When I see birches bend to left and right
Across the lines of straighter darker trees,
I like to think some boy’s been swinging them.

Along with The Road Not Taken and Stopping by the Woods on a Snowing Evening and a few others, Birches is one of Frost’s most beloved poems. When I googled birches and Frost, I got a long list of results. You can readily find copies of the poem, comments on the poem, free essays on the poem. In the latter category, I was drawn to an essay that states “When we first read the poem, all I could think of was how the poem just wasted 10 minutes of my life.” Well, maybe you get what you pay for! The poem continues:

But swinging doesn’t bend them down to stay.
Ice-storms do that. Often you must have seen them
Loaded with ice a sunny winter morning
After a rain. They click upon themselves
As the breeze rises, and turn many-colored
As the stir cracks and crazes their enamel.
Soon the sun’s warmth makes them shed crystal shells
Shattering and avalanching on the snow-crust–
Such heaps of broken glass to sweep away
You’d think the inner dome of heaven had fallen.
They are dragged to the withered bracken by the load,
And they seem not to break; though once they are bowed
So low for long, they never right themselves:
You may see their trunks arching in the woods
Years afterwards, trailing their leaves on the ground
Like girls on hands and knees that throw their hair
Before them over their heads to dry in the sun.
But I was going to say when Truth broke in
With all her matter-of-fact about the ice-storm
(Now am I free to be poetical?)

It’s true that ice storms can be hard on trees, especially birches. I think in the case of the birches pictured, however, another possible culprit is edge effect, the susceptibility that comes with fragmenting a larger forest with roads, utility corridors, or other development. Ontario Nature has a great introduction to fragmentation in our forests available here. Frost continues:

I should prefer to have some boy bend them
As he went out and in to fetch the cows–
Some boy too far from town to learn baseball,
Whose only play was what he found himself,
Summer or winter, and could play alone.
One by one he subdued his father’s trees
By riding them down over and over again
Until he took the stiffness out of them,
And not one but hung limp, not one was left
For him to conquer. He learned all there was
To learn about not launching out too soon
And so not carrying the tree away
Clear to the ground. He always kept his poise
To the top branches, climbing carefully
With the same pains you use to fill a cup
Up to the brim, and even above the brim.
Then he flung outward, feet first, with a swish,
Kicking his way down through the air to the ground.

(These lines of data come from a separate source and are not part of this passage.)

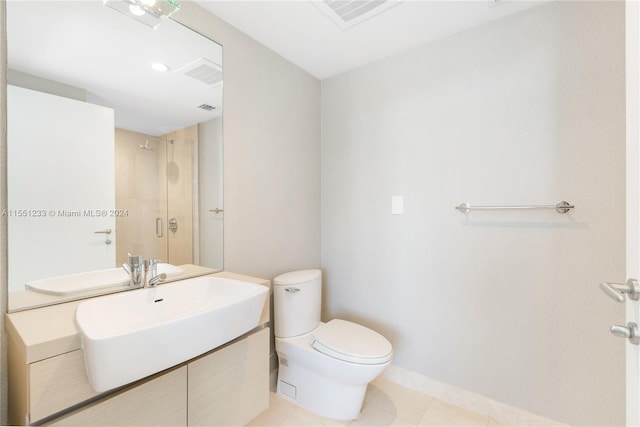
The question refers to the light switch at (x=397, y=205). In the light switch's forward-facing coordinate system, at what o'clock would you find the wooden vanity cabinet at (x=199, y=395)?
The wooden vanity cabinet is roughly at 1 o'clock from the light switch.

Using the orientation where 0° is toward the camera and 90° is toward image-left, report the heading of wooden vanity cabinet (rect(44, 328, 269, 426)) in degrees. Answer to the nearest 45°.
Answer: approximately 315°

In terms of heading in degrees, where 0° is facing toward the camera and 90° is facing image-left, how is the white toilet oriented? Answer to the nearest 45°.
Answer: approximately 315°

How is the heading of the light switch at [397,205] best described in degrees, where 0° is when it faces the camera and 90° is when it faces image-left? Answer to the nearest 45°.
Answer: approximately 0°
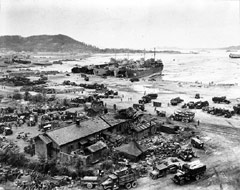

Where would such a boy be found there days? A swinger of birches. While even a generation ago children were sent outdoors by their frazzled mothers (“What are you doing inside on such a nice day? Get outside and play!”), todays children spend much of their time watching TV, playing video games, working on computers, text-messaging. When they are outdoors, it is often to participate in an adult-organized sport such as soccer. In his book Last Child in the Woods, author Richard Louv coined a term for this disengagement with the outdoors: Nature-deficit Disorder. Now there is a growing movement to reintroduce children to the natural world. An example is the No Child Left Inside program. Another take on this is Robert Bateman’s Get to Know program. Frost finishes:

So was I once myself a swinger of birches.
And so I dream of going back to be.
It’s when I’m weary of considerations,
And life is too much like a pathless wood
Where your face burns and tickles with the cobwebs
Broken across it, and one eye is weeping
From a twig’s having lashed across it open.
I’d like to get away from earth awhile
And then come back to it and begin over.
May no fate willfully misunderstand me
And half grant what I wish and snatch me away
Not to return. Earth’s the right place for love:
I don’t know where it’s likely to go better.
I’d like to go by climbing a birch tree,
And climb black branches up a snow-white trunk
Toward heaven, till the tree could bear no more,
But dipped its top and set me down again.
That would be good both going and coming back.
One could do worse than be a swinger of birches.